BEGIN Supplied records
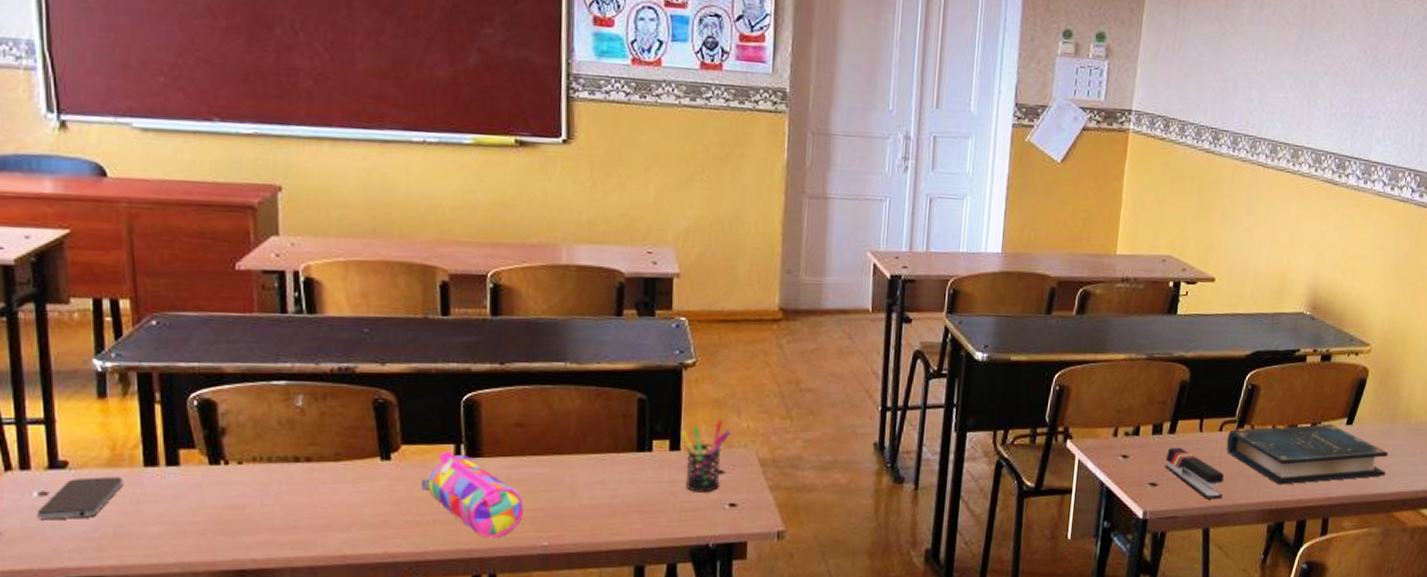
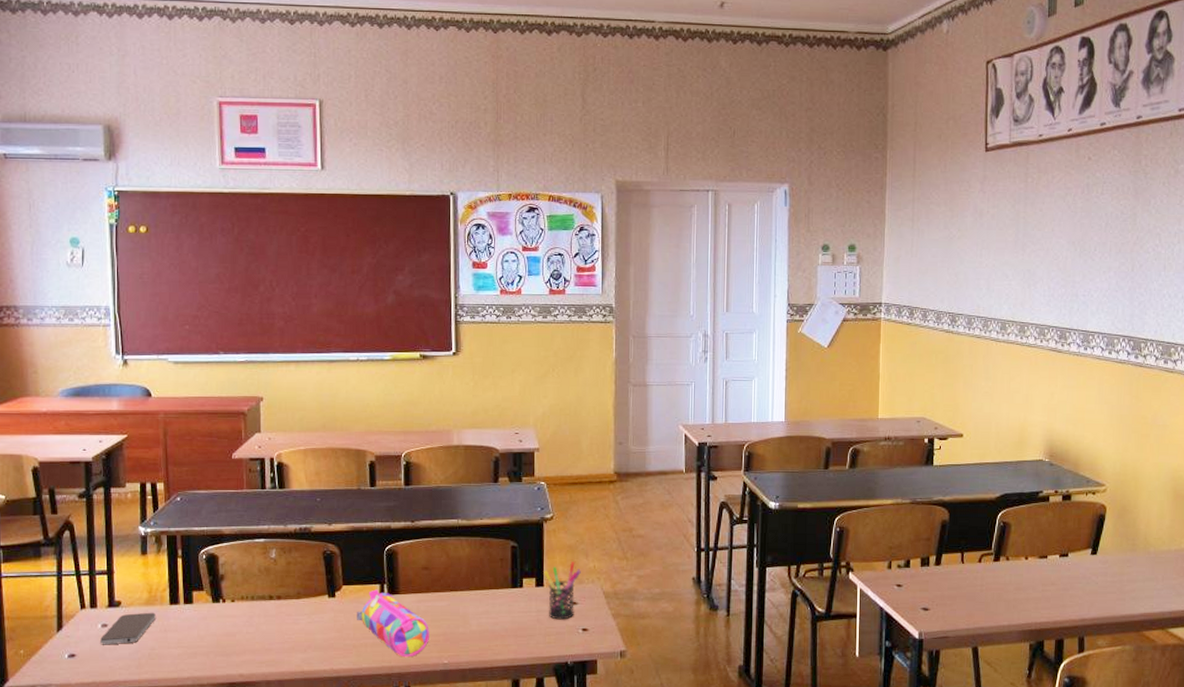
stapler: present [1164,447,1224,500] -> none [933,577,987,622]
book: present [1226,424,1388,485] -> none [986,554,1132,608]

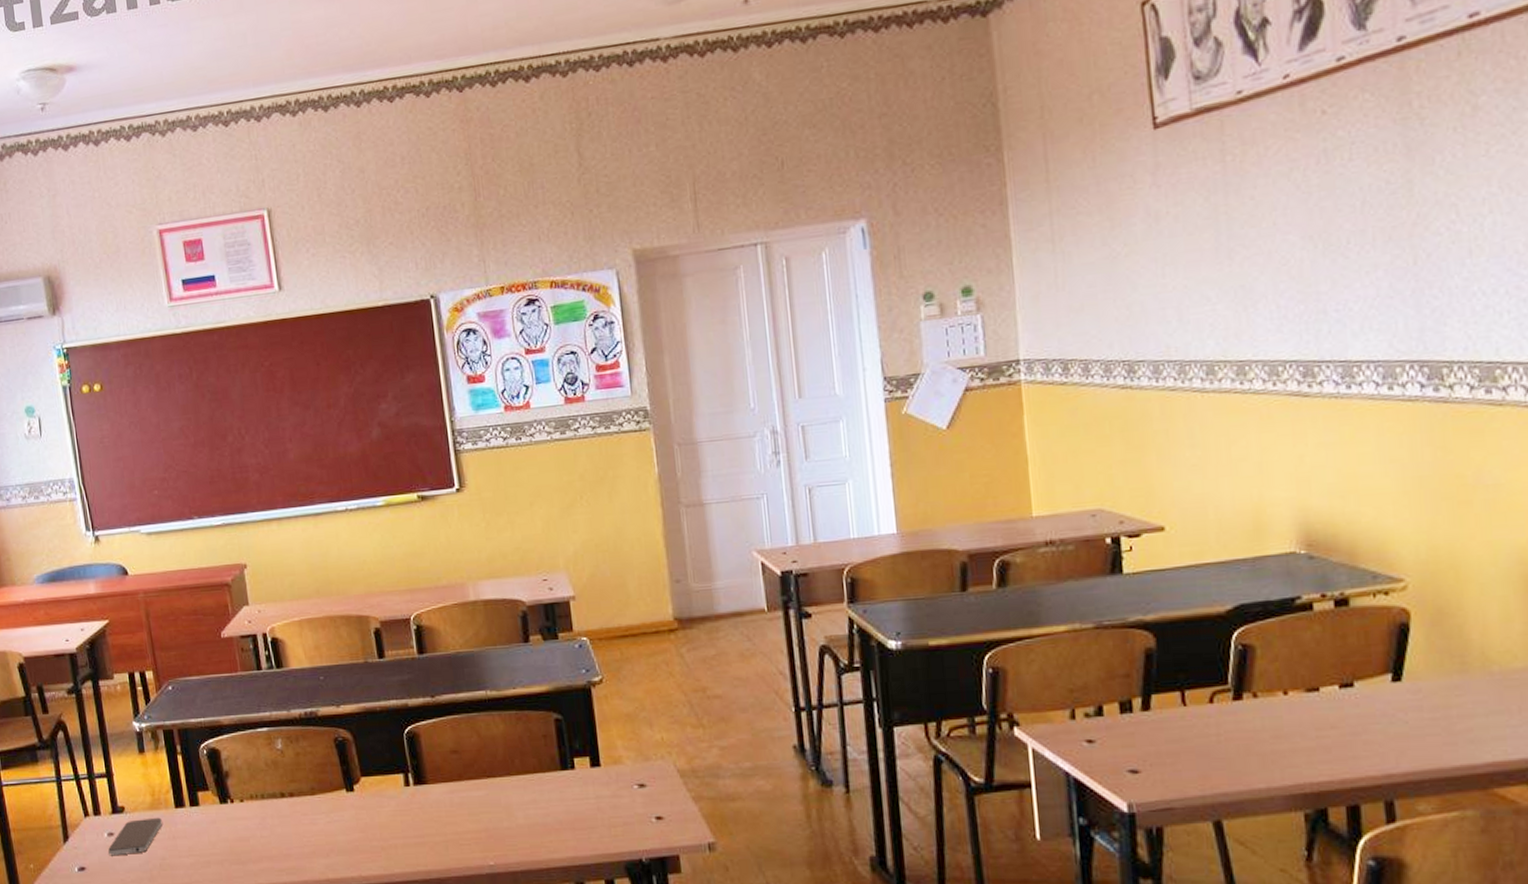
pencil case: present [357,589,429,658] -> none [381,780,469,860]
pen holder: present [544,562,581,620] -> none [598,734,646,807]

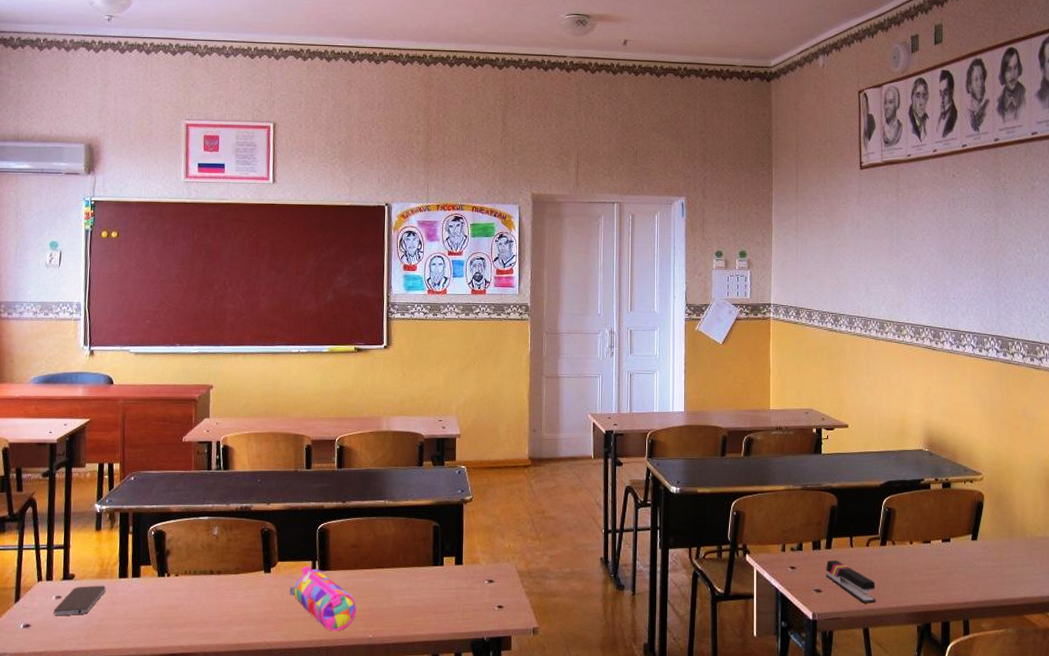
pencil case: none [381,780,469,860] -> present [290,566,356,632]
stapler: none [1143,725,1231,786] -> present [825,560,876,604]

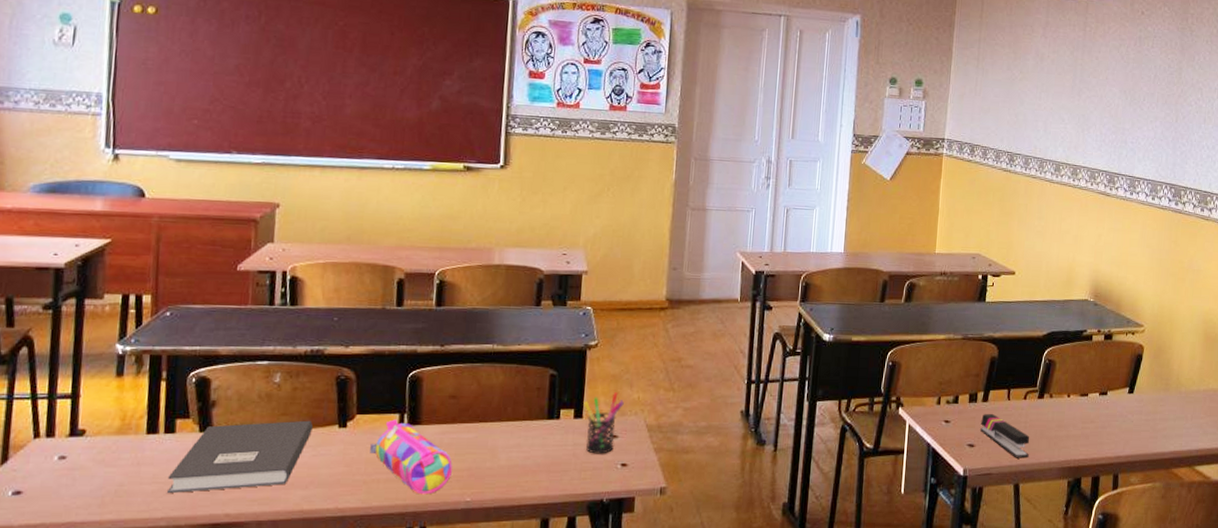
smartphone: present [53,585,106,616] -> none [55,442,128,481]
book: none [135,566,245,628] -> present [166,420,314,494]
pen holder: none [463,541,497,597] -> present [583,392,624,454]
END Supplied records
[What is required] Repeat exactly, and only, the lines from the one containing "book: none [135,566,245,628]" through the end of the material.

[Expected answer]
book: none [135,566,245,628] -> present [166,420,314,494]
pen holder: none [463,541,497,597] -> present [583,392,624,454]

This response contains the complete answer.